▶ _ARBEITSAUFTRAG_
Welche orale Vitamin-K-Gabe wird laut dem Text zur Vitamin-K-Prophylaxe für gesunde Neugeborene empfohlen?

▶ _QUELLENAUSZUG_
Vitamin K nimmt eine Schlüsselfunktion bei der Bildung von Blutgerinnungsfaktoren wie Prothrombin ein. Bei einem Vitamin-K-Mangel kann es zu Hirn-, Haut- und Darmblutungen kommen [1, 2]. Da Neugeborene noch keinen ausreichenden Vitamin-K-Speicher besitzen, sind sie auf Vitamin-K-Zufuhr nach der Geburt angewiesen. Das Netzwerk Gesund ins Leben empfiehlt daher in den bundesweiten Handlungsempfehlungen, dass jeder Säugling zusätzlich zur Muttermilch oder Säuglings(milch)nahrung Vitamin K erhält [2]. Diese Vitamin-K-Prophylaxe dient der Prävention von Vitamin-K-Mangel-Blutungen bei Säuglingen. [1, 3].
Zufuhr üblicherweise als Tropfen bei den ersten U-Untersuchungen
Für gesunde Neugeborene wird eine orale Gabe von dreimal 2 mg Vitamin K in Form von Tropfen empfohlen [1, 2]. Dabei bekommt das Neugeborene die erste Dosis kurz nach der Geburt im Rahmen der Vorsorgeuntersuchung U1 in den Mund geträufelt. Die zweite und dritte Dosis erhält der Säugling jeweils im Rahmen der Vorsorgeuntersuchungen U2 und U3. Diese Untersuchungen finden zwischen dem 3. und 10. Lebenstag bzw. zwischen der 4. und 5. Lebenswoche statt.

▶ _DATENAUSZUG_
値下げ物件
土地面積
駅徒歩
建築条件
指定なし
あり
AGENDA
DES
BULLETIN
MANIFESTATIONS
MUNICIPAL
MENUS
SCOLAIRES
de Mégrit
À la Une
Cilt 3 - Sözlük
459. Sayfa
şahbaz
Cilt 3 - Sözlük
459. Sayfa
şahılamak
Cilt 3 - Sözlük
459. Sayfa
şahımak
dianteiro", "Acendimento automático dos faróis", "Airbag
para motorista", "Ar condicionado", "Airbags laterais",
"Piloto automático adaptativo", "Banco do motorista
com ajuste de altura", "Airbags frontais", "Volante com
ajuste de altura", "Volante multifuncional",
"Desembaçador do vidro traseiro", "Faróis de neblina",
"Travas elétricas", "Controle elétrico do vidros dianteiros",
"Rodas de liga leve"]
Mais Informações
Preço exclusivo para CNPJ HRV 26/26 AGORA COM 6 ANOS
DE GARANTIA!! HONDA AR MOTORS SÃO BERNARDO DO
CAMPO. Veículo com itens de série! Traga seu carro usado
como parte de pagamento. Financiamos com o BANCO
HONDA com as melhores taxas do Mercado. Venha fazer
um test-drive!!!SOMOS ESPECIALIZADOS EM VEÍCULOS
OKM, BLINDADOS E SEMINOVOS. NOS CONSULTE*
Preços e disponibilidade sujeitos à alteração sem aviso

==

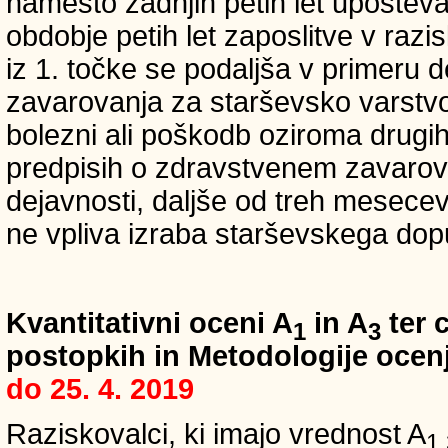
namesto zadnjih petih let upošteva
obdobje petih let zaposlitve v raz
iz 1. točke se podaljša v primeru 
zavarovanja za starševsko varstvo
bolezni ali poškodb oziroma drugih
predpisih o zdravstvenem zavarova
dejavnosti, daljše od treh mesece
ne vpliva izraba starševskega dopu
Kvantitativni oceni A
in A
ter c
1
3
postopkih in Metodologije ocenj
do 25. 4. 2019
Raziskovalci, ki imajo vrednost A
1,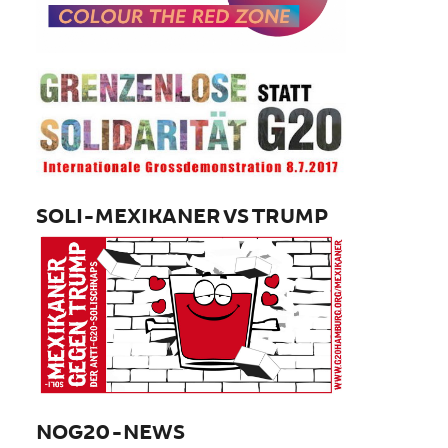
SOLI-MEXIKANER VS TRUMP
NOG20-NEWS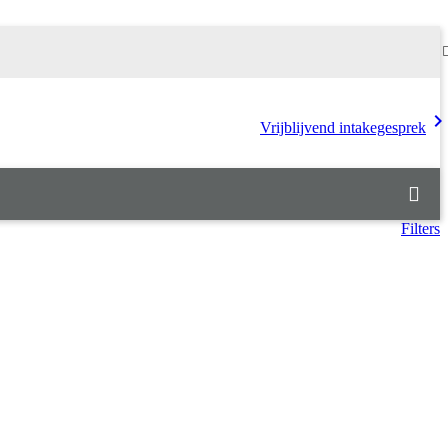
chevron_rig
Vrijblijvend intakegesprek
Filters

▶ _ERGEBNIS_
Dreimal 2 mg Vitamin K in Form von Tropfen.